Desse modo, torna-se necessário compreender que esses problemas estão ligados às características profundas da formação social brasileira, ao desenvolvimento tardio do capitalismo dependente brasileiro e aos complexos de contradição fundantes que demarcam a construção do Estado Nação brasileiro, à saber, a predominância do latifúndio e da agricultura monocultora, que, ao voltar-se à produção para exportação, é incapaz de resolver a questão da fome e a justa distribuição de alimentos saudáveis. O desemprego estrutural do capitalismo, que somado à introjeção deficitária da população negra nas relações capitalistas, quanto à conturbada transição do regime de acumução do fordismo para o modelo de acumulação flexível que demarca o neoliberalismo e, o último complexo, a expropriação fundiária que concentra nas mãos de poucos uma enorme quantidade de terra e, na realidade urbana, de moradia, como é visivelmente observável o boom imobiliário nas capitais, sobretudo do sudeste, que é acompanhado paralelamente pela ampliação da população vivendo nas ruas e das ocupações da luta por moradia.

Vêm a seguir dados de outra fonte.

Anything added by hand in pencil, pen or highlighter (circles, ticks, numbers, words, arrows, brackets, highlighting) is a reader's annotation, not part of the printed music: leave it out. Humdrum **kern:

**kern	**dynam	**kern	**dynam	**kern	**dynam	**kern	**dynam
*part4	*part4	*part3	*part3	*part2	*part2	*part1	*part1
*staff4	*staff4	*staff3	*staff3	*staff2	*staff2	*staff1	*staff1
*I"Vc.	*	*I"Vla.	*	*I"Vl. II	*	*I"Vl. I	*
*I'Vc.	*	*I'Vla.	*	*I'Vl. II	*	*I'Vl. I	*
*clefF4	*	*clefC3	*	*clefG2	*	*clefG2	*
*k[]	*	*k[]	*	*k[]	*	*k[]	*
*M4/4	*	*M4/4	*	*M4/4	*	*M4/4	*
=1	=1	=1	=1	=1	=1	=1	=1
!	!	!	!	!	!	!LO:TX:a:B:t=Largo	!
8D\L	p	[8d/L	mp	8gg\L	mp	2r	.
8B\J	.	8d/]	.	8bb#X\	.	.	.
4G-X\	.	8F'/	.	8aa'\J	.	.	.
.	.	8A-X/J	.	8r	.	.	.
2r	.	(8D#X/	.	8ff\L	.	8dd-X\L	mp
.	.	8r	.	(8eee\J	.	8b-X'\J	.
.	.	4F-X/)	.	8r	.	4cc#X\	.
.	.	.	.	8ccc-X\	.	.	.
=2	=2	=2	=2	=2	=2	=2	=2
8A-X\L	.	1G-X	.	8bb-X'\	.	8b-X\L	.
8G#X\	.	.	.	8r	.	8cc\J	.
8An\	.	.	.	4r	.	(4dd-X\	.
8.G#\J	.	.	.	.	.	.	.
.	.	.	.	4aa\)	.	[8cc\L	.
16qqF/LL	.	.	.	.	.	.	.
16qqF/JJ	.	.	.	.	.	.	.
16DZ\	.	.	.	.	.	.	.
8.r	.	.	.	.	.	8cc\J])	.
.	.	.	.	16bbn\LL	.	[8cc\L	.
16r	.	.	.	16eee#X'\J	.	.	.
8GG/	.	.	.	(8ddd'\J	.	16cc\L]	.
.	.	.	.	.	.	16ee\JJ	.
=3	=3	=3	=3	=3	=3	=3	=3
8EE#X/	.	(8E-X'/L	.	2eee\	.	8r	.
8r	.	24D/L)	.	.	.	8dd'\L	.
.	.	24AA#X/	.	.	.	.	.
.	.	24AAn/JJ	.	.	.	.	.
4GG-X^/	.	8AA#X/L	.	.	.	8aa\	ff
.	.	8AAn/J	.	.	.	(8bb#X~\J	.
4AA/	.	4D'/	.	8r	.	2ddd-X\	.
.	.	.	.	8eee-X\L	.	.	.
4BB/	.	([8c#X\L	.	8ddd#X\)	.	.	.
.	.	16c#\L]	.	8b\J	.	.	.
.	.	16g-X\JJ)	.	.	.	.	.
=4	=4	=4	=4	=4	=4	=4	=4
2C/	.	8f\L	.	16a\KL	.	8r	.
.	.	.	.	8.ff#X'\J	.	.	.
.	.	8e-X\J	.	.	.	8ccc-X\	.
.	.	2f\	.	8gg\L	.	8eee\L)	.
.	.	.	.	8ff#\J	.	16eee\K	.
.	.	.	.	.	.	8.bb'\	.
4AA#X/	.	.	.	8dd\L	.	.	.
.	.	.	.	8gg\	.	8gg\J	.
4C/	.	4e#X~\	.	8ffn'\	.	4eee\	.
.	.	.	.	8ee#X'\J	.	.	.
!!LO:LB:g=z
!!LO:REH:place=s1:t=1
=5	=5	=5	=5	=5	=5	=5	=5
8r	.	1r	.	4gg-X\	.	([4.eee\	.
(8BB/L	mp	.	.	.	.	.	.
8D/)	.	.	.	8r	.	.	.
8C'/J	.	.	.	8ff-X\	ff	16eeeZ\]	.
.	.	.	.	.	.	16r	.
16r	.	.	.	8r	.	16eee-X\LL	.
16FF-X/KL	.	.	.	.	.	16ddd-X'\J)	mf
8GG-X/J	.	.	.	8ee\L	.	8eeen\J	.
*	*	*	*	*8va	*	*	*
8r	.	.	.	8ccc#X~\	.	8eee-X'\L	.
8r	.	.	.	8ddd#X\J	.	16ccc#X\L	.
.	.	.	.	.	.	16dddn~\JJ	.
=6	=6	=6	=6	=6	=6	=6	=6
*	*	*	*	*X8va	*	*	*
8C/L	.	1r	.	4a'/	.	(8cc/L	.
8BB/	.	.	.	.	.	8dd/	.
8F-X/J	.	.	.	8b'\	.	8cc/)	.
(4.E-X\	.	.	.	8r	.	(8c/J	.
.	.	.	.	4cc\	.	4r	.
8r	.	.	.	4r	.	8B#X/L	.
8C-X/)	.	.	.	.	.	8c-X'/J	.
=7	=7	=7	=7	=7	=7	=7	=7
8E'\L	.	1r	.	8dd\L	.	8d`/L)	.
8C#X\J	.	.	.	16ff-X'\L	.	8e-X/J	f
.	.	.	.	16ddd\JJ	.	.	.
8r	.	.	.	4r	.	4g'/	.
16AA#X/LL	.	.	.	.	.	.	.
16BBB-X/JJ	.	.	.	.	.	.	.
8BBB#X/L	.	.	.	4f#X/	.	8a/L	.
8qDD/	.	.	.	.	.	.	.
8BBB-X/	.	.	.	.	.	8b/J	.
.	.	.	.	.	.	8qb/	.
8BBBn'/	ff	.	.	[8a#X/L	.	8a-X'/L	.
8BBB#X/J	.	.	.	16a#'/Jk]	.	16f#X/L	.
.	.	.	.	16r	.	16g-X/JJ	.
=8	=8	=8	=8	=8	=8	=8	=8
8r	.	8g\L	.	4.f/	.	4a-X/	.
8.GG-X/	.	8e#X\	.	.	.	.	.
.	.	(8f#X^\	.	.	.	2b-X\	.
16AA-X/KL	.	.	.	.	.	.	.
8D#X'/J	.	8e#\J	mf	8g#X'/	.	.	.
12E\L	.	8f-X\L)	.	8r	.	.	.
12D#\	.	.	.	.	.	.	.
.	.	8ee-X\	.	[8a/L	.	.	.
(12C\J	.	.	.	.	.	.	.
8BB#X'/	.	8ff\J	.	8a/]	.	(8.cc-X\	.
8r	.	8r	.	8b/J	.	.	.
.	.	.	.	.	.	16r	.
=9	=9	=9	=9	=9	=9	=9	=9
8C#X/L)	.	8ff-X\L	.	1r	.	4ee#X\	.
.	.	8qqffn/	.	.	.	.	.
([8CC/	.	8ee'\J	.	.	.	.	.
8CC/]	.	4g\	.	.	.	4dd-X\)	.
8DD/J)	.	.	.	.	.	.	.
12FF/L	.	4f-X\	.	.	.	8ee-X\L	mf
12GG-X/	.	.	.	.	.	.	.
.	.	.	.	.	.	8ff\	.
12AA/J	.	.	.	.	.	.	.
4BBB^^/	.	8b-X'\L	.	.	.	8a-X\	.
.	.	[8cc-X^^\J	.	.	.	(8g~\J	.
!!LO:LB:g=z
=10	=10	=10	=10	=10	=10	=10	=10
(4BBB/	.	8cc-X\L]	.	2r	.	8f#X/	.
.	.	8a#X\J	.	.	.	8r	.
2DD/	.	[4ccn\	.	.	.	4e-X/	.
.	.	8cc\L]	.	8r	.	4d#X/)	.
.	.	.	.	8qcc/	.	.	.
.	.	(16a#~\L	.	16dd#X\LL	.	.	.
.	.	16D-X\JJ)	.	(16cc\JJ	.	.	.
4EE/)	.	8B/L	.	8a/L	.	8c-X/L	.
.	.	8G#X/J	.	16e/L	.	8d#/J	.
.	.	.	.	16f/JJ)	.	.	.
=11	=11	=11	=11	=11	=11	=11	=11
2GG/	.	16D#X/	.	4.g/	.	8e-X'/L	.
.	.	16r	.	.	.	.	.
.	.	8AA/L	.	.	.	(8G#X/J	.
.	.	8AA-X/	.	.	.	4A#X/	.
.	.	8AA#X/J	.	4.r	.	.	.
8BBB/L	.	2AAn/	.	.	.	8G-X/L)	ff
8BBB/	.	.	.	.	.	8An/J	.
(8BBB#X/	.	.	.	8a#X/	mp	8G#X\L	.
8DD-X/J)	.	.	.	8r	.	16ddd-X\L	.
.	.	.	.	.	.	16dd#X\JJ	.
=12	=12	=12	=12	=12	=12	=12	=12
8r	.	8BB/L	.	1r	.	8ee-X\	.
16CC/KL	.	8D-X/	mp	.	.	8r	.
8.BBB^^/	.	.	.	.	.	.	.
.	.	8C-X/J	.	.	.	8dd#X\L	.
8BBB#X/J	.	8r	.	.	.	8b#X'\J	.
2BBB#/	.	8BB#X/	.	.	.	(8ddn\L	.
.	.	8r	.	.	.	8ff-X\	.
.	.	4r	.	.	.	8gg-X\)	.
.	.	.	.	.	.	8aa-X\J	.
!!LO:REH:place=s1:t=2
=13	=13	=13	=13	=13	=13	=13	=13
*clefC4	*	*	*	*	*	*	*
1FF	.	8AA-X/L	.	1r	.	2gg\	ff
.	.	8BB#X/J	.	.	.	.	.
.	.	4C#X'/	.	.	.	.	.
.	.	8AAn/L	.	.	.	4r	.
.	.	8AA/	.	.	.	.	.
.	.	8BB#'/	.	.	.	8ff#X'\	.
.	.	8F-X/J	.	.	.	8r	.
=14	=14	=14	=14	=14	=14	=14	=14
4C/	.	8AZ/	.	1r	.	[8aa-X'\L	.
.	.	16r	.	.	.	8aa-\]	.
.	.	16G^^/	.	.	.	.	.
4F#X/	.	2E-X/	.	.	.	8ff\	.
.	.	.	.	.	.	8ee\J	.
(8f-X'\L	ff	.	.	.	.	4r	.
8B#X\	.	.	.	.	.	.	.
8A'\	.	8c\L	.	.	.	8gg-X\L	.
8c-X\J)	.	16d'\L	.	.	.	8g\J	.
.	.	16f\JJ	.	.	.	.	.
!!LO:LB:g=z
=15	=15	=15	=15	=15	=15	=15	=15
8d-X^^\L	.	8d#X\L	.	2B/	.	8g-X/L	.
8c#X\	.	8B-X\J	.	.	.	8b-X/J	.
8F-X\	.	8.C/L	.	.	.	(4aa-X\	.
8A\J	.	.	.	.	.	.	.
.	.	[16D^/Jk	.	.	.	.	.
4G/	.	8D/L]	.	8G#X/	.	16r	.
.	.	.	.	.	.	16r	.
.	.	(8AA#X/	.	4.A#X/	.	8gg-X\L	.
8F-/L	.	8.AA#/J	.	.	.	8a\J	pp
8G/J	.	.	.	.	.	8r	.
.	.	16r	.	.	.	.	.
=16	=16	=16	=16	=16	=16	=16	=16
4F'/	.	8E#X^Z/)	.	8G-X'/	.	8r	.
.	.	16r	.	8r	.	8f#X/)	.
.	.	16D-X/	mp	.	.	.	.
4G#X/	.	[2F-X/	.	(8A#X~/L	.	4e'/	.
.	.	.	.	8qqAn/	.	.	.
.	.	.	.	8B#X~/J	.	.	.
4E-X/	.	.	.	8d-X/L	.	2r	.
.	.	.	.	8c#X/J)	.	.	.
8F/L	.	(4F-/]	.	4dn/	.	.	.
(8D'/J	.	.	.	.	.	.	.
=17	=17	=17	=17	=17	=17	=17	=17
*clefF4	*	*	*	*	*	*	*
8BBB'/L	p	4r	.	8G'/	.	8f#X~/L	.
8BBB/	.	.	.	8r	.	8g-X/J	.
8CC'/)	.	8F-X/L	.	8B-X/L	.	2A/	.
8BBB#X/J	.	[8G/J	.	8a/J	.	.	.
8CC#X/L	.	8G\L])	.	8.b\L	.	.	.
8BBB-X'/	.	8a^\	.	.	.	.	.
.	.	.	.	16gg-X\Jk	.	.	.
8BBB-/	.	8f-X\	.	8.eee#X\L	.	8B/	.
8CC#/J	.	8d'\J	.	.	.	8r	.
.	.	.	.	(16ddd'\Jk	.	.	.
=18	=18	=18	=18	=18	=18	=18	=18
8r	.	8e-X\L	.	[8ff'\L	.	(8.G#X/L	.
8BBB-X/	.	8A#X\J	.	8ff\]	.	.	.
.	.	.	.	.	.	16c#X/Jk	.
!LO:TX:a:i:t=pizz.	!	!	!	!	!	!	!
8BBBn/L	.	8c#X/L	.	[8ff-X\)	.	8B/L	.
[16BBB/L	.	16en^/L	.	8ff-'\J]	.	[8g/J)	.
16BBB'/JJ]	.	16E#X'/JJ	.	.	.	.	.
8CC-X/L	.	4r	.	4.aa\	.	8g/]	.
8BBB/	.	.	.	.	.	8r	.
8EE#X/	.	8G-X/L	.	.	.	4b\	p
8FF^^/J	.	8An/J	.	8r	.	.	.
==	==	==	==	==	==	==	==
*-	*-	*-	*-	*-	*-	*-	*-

Salientado que esses problemas estruturais do Estado Brasileiro não podem ser resolvidos sem uma mudança nas relações de produção e portanto, a institucionalidade republicana preserva, por sua própria natureza, uma série de limites. Cabe estabelecer um eixo de mediações, reivindicações para estarem na agenda cotidiana das forças populares e provocarem um tensionamento à esquerda na agenda do governo que se forma.
Isso porque este governo tende à ser objeto de disputa, tanto à direita, por setores do centrão e mesmo da centro-direita, entidades empresariais como o agrupamento “Todos Pela Educação”, Fundação Lemann e demais figuras e organizações representantes do grande capital, que, mesmo tendo apoiado o golpe de 2016 e a esteira de reformas perversas à classe trabalhadora em sua diversidade, buscarão espaço para continuar perpetuando a agenda neoliberal. Quanto à esquerda, pelos movimentos populares, o movimento sindical, os estudantes, os povos originários e o movimento negro, que foram essenciais no enfrentamento ao bolsonarismo e, mesmo diante da inércia de diversos setores da centro-esquerda durante as mobilizações de 2020 e 2021, construíram um processo de lutas importantíssimo para demarcar a voz das classes populares contra a violência perpetuada pelo bolsonarismo, pelas forças policiais e pelo descaso no tocante à pandemia.
Essas forças populares não podem se deixar cooptar pelas portas abertas na institucionalidade, que como suscitado anteriormente, apresenta um caminho repleto de limitações estruturais e é objeto de disputa pelas elites nacionais e estrangeiras. Não deixar, portanto, as ruas de lado, mesmo nos momentos de maior “estabilidade” é o caminho certo para avançar o movimento dos trabalhadores e a agenda que se contraponha ao receituário neoliberal.
Nesse sentido, cabe reconhecer novamente que o Bolsonarismo, mesmo diante das constantes derrotas sofridas continua a ser um fenômeno vivo nas ruas, as hordas fascistas continuam a questionar o resultado eleitoral e mesmo que não possuam um respaldo institucional suficiente para uma empreitada golpista, continuarão a brandir latidos, que só poderão ser ceifados com a força do povo nas ruas.
Em breve análise, emerge que as forças populares organizadas, o movimento sindical e as frentes de luta já existentes, convergirem na construção de uma agenda de luta e de movimentação política unificada, que articule a atividade do executivo, dos parlamentares de esquerda e do conjunto das forças populares, com a força das ruas, em torno de um programa de enfrentamento ao neoliberalismo e da construção da hegemonia da classe trabalhadora na construção deste governo. Não esperando deste a solução dos problemas fundamentais deste país, mas a gestação de condições que propiciem o avanço da contra-ofensiva do proletariado ao fascismo e ao neoliberalismo, que seguem vivos na vida política e no cenário econômico nacional e internacional.